At the UK's ports Nicola Spence has dozens of inspectors who make sure that any wood which comes in has been treated and is free of invasive beetles and disease. At Heathrow alone there are 20 inspectors looking at consignments from outside the EU, but despite this some insects and bacteria do still get through so her staff will ring-bark a few trees near to each port and their dead wood attracts the pests which have got past the inspectors. Some importers are particularly prone to bringing in insects that can attack trees - stone buyers and steel merchants use a lot of pallets and wood packing which is prone to carrying dangerous beetles. Sniffer dogs are also used which have been trained in finding the Asian Longhorn Beetle - Austria, for example, has 100 of these sniffer dogs which they often lend out to other countries.
"In the past," says Nicola Spence, "trees have been very much neglected in research. At least now we have a genomic map for ash." Professor Richard Buggs at Kew Gardens, an evolutionary biologist, is doing pioneering work in genome sequencing on ash trees to find strains that are resistant both to ash dieback and to the emerald ash borer. This is resistant both to ash dieback and to the emerald ash borer. This is complementary to the strategy of simply breeding disease-resistant saplings from ash trees that have survived, and planting these in an attempt to counter what's been dubbed "Ashmegeddon". Nicola is also promoting tree research in many other species - in the Action Oak partnership a coalition is looking into Acute Oak Decline and other threats to oak trees. Work is also needed to understand Plane Wilt, and the "Thousand Canker" disease affecting Walnut.

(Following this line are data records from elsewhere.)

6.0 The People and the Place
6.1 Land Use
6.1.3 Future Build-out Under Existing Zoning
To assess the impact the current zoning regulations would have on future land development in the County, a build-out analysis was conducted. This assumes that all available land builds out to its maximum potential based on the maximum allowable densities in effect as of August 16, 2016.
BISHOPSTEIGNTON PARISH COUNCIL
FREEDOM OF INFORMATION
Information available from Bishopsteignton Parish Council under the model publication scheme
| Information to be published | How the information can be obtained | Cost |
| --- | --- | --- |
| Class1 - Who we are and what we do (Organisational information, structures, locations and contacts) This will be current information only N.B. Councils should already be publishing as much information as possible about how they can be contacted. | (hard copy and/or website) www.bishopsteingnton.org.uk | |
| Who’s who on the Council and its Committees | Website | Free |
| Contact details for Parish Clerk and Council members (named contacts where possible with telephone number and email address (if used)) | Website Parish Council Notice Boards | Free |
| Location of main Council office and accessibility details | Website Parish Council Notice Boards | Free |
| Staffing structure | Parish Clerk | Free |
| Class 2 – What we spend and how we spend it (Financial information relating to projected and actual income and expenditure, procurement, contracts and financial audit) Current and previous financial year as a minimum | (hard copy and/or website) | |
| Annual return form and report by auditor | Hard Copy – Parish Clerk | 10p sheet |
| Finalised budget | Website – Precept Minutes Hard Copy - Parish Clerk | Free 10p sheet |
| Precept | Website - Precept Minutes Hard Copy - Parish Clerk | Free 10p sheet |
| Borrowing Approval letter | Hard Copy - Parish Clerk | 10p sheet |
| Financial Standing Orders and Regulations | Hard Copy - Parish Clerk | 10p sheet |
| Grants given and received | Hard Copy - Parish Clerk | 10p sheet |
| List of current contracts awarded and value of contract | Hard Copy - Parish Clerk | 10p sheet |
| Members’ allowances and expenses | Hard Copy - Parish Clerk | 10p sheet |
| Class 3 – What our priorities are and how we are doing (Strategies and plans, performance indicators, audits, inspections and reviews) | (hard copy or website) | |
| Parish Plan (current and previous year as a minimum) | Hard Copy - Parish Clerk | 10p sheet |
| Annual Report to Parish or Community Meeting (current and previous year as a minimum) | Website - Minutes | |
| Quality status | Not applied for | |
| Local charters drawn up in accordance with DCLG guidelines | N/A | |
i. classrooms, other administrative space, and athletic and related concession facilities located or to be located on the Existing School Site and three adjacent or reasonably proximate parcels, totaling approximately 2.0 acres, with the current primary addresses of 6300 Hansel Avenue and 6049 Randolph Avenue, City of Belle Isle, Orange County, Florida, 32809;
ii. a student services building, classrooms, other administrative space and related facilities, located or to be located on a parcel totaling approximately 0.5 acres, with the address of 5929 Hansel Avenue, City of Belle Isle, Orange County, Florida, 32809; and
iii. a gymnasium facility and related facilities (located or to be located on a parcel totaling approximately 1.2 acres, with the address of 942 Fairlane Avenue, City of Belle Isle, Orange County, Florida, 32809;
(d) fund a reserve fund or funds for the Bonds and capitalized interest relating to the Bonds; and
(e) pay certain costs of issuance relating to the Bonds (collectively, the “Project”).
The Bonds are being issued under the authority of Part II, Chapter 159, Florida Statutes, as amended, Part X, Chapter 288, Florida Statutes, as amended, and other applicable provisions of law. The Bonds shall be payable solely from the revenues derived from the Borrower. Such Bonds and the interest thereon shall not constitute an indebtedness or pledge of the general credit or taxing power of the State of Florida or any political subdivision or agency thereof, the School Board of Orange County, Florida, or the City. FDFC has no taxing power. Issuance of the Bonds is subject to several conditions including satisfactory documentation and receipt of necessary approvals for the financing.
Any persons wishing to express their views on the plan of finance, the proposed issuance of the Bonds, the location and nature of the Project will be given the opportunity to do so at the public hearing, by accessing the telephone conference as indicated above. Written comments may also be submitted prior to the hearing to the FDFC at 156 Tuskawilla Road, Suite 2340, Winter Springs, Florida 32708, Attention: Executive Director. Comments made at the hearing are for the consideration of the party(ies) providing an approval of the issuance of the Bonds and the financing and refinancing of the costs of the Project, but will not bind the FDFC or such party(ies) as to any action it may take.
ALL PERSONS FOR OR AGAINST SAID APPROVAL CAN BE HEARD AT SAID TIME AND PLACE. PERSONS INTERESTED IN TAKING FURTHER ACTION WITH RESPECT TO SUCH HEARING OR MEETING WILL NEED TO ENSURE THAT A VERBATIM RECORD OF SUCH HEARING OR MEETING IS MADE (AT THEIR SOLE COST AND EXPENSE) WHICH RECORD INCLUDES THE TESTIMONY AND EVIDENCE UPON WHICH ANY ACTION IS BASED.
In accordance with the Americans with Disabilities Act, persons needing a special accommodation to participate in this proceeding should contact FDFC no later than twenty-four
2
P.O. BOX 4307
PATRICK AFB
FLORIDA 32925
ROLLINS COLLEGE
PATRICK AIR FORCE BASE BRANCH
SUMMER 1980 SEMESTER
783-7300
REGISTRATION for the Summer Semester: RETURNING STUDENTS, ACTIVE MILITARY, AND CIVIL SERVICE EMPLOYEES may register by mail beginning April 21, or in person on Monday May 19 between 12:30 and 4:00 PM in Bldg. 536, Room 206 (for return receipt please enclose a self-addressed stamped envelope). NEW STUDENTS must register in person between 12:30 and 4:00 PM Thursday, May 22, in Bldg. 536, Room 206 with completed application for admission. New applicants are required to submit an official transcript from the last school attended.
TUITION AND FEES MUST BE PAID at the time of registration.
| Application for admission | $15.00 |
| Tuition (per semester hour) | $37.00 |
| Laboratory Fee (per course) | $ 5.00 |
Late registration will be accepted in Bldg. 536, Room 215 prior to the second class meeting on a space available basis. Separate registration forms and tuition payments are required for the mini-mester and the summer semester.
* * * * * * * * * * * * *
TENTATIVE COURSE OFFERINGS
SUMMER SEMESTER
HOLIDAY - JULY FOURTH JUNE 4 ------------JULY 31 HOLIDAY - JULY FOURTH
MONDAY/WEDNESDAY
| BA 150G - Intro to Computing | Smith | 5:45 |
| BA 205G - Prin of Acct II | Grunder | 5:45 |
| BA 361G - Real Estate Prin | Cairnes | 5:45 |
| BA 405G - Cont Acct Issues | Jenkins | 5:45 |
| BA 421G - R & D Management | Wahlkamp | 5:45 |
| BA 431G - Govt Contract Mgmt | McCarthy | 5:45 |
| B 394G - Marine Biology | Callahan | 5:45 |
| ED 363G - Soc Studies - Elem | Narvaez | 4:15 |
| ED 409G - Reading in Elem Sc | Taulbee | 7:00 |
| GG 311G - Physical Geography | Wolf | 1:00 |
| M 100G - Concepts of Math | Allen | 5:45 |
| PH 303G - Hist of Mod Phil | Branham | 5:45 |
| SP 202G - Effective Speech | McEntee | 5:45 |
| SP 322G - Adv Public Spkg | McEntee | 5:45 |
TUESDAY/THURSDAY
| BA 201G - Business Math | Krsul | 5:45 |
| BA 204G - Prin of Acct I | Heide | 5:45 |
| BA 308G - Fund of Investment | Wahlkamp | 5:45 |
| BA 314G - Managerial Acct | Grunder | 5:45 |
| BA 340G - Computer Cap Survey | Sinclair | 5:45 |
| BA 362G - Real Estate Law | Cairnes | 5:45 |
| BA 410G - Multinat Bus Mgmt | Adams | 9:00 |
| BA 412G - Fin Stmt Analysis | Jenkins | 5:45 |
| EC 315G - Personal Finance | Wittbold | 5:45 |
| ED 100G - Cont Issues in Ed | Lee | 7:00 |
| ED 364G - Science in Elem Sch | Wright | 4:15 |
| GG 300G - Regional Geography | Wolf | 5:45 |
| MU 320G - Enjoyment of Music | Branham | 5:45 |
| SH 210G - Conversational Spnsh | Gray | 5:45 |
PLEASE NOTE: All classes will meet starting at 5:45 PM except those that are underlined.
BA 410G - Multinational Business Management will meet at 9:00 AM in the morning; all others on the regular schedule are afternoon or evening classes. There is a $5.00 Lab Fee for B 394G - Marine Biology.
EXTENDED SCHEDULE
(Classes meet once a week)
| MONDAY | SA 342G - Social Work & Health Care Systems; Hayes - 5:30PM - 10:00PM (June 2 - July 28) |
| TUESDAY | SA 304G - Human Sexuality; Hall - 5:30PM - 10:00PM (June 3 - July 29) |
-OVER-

On the horizon, Nicola Spence's department are most worried about threats that could devastate our tree reserves such as the Emerald Ash Borer which is already established in Russia, Canada and parts of the US. But her job is also about increasing plant health knowledge, so Defra have been trying to stop tourists from importing plant matter - the most dangerous stowaways in luggage turn out to be potatoes, olive plants, curry leaves and lavender. More awareness may also come from the next BBC blockbuster on the environment following on from the "Blue Planet" series. The new series is apparently going to be about plants and their health and will be called "Green Planet". Plant health defences often involve action by the regulatory and legislative parts of government, so Nicola works closely with the Defra ministers, Lord Gardiner, Michael Gove, Robert Goodwill and Therese Coffey.
I asked Nicola whether she would prefer that the public didn't do into woods. "On the contrary," she says - she's very much in favour of harnessing people power especially to detect any new outbreaks of disease and she explained that collectively the British were very slow to spot ash dieback: it became a recognised issue in 2012 but had probably been in the UK since 2004 or earlier. So overall Nicola Spence is upbeat about the chances of successfully defending our trees but as you might expect of a scientist and a regulator - she is a passionate advocate for more research and more vigilance.